Abstract:Preterm infants' limb-pose estimation is a crucial but challenging task, which may improve patients' care and facilitate clinicians in infant's movements monitoring. Work in the literature either provides approaches to whole-body segmentation and tracking, which, however, has poor clinical value, or retrieve a posteriori limb pose from limb segmentation, increasing computational costs and introducing inaccuracy sources. In this paper, we address the problem of limb-pose estimation under a different point of view. We proposed a 2D fully-convolutional neural network for roughly detecting limb joints and joint connections, followed by a regression convolutional neural network for accurate joint and joint-connection position estimation.
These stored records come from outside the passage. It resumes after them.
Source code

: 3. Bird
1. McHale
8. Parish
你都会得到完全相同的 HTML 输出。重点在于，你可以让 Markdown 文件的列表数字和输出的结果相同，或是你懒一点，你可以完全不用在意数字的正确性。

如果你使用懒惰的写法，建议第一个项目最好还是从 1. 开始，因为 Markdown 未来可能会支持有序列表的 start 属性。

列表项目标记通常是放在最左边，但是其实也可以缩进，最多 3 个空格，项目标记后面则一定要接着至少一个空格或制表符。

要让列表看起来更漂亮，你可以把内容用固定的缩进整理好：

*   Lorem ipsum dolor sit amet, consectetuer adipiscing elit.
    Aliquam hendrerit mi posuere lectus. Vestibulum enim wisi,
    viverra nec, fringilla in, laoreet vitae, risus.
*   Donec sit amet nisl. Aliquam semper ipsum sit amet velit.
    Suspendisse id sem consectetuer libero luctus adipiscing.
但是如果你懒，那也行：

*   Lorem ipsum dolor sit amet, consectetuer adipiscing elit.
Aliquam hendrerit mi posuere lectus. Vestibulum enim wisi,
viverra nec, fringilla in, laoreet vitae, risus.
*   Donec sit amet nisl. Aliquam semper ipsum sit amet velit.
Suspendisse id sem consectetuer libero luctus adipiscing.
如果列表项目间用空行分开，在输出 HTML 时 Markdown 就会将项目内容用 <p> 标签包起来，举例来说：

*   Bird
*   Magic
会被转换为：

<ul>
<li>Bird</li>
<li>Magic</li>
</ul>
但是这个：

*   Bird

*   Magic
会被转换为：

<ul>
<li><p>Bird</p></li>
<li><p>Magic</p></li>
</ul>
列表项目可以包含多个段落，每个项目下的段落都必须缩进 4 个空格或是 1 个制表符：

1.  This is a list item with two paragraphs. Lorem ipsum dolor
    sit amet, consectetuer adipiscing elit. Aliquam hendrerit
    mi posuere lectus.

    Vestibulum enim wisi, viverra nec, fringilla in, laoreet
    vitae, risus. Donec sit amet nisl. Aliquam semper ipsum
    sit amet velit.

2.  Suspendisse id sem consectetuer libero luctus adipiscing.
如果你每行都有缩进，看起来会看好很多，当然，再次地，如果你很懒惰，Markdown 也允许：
Joints from the same limb are then connected with a maximum bipartite matching approach. Our analysis does not require any prior modeling of infants' body structure, neither any manual interventions. For developing and testing the proposed approach, we built a dataset of four videos (video length = 90 s) recorded with a depth sensor in a neonatal intensive care unit (NICU) during the actual clinical practice, achieving median root mean square distance [pixels] of 10.790 (right arm), 10.542 (left arm), 8.294 (right leg), 11.270 (left leg) with respect to the ground-truth limb pose. The idea of estimating limb pose directly from depth images may represent a future paradigm for addressing the problem of preterm-infants' movement monitoring and offer all possible support to clinicians in NICUs.